Despite the slowdown in the property market, Tiew maintains that Andaman’s sales were not affected and expects its performance to continue into the new year. In fact, he says, Andaman is so confident that it is targeting sales of RM1 billion in 2015.
“We are already wrapping up our launches this year and so far, we have done a comfortable RM550 million in sales. For 2015, we must push ourselves to hit RM1 billion.”
According to Tiew, since its inception, Andaman has kept the prices of its products at RM600 psf and below, which has given it an advantage in the market. The developer also does not keep landbank, so as not to incur holding costs.
“This strategy is reflected in our tagline, ‘Generating value, creating wealth’. We want buyers to make money from day one. We don’t sell high even with the Goods and Services Tax coming in [in April 2015]. We believe 2015, which coincidentally is our 10th anniversary, will be our golden year. We have so many things lined up and our upcoming projects are in pretty good locations,” says Tiew.
“Our strategy has always been having the launch within 12 months after acquiring the land, and we don’t take loans. Being a private company gives us more flexibility to take on different projects. Public-listed companies have to answer to the shareholders and pay dividends, and they have set profit margins, which are typically around 18% to 25%. For us, we are perfectly comfortable with 15%. All these factors have enabled us to sell our products at a lower price.”
Moving forward, Andaman will continue to develop the range of properties it has been putting on the market all this while.
“We have some commercial and high-rise projects coming up in Johor Baru, and are planning a substantial amount of high-rises and some landed properties in the Klang Valley.
Andaman is also looking at overseas ventures.
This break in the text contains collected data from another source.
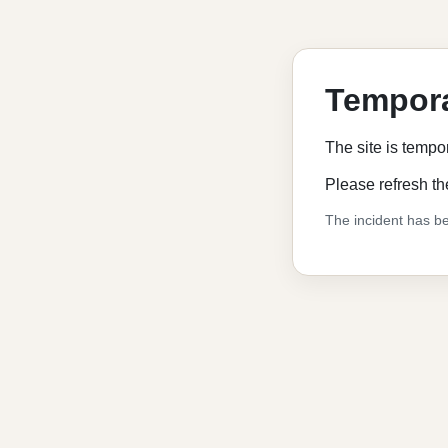
Tempora
The site is tempo
Please refresh th
The incident has be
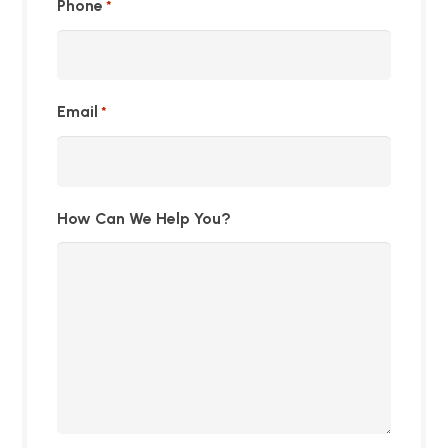
Phone
*
Email
*
How Can We Help You?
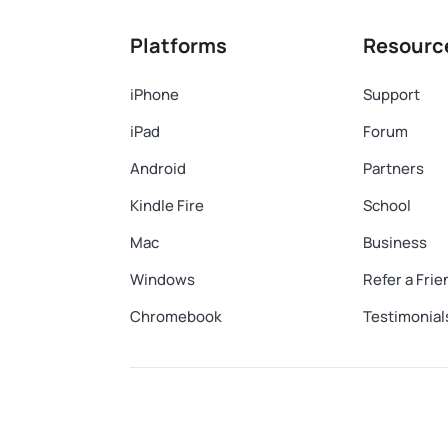
Platforms
Resourc
iPhone
Support
iPad
Forum
Android
Partners
Kindle Fire
School
Mac
Business
Windows
Refer a Frie
Chromebook
Testimonial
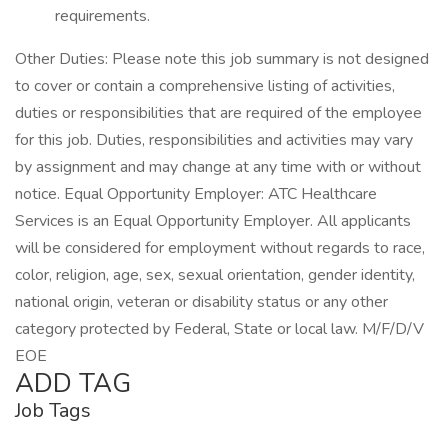
requirements.
Other Duties: Please note this job summary is not designed
to cover or contain a comprehensive listing of activities,
duties or responsibilities that are required of the employee
for this job. Duties, responsibilities and activities may vary
by assignment and may change at any time with or without
notice. Equal Opportunity Employer: ATC Healthcare
Services is an Equal Opportunity Employer. All applicants
will be considered for employment without regards to race,
color, religion, age, sex, sexual orientation, gender identity,
national origin, veteran or disability status or any other
category protected by Federal, State or local law. M/F/D/V
EOE
ADD TAG
Job Tags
While many Malaysian developers are flocking to countries like Australia and China, Andaman is setting its sights on Vietnam and Myanmar. It opened a property management and architecture firm in Myanmar two years ago.
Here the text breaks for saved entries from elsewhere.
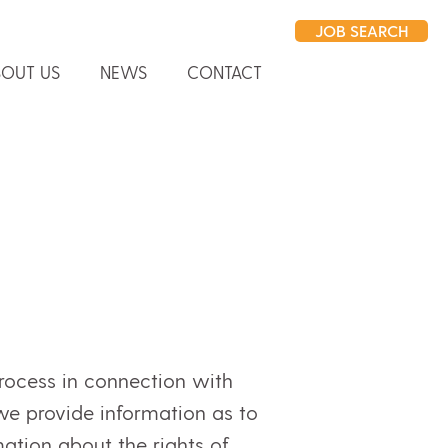
JOB SEARCH
OUT US
NEWS
CONTACT
rocess in connection with
 we provide information as to
tion about the rights of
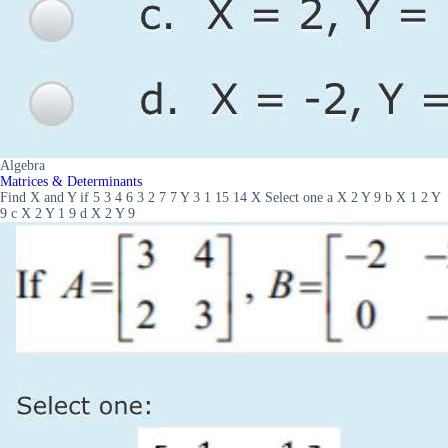
Algebra
Matrices & Determinants
Find X and Y if 5 3 4 6 3 2 7 7 Y 3 1 15 14 X Select one a X 2 Y 9 b X 1 2 Y
9 c X 2 Y 1 9 d X 2 Y 9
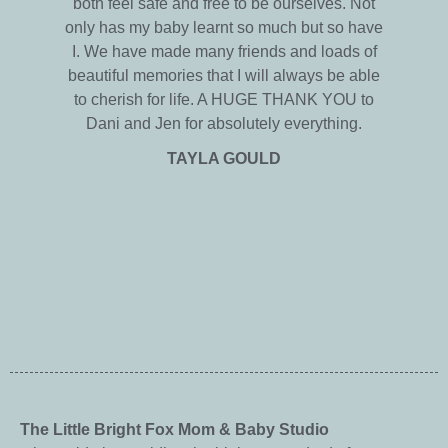
both feel safe and free to be ourselves. Not
only has my baby learnt so much but so have
I. We have made many friends and loads of
beautiful memories that I will always be able
to cherish for life. A HUGE THANK YOU to
Dani and Jen for absolutely everything.
TAYLA GOULD
The Little Bright Fox Mom & Baby Studio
“We are seriously exploring Ho Chi Minh City in Vietnam. We had looked at a couple of deals, but luck was not on our side and we couldn’t conclude them. The Vietnam property market is a bit cautious at the moment, but we think there are opportunities there as well,” says Tiew.
“We know who we are and what we can do. If we go to China, we will go nowhere. Thailand is too volatile, we are not comfortable with the business and political environment in Indonesia, and we are not in the league of companies developing in Singapore.
“If I put in RM1, I want returns of RM3 to RM5. So, of the countries in Southeast Asia, we feel that Myanmar and Vietnam can give us that kind of returns.
Myanmar now is like the 1970s and early 1980s of Malaysia, there are good opportunities there.”
How Andaman will fare in the coming years remains to be seen. One thing is certain though, it is aiming high and big.
This article first appeared in City & Country, The Edge Malaysia Weekly, on November 24 - 30, 2014.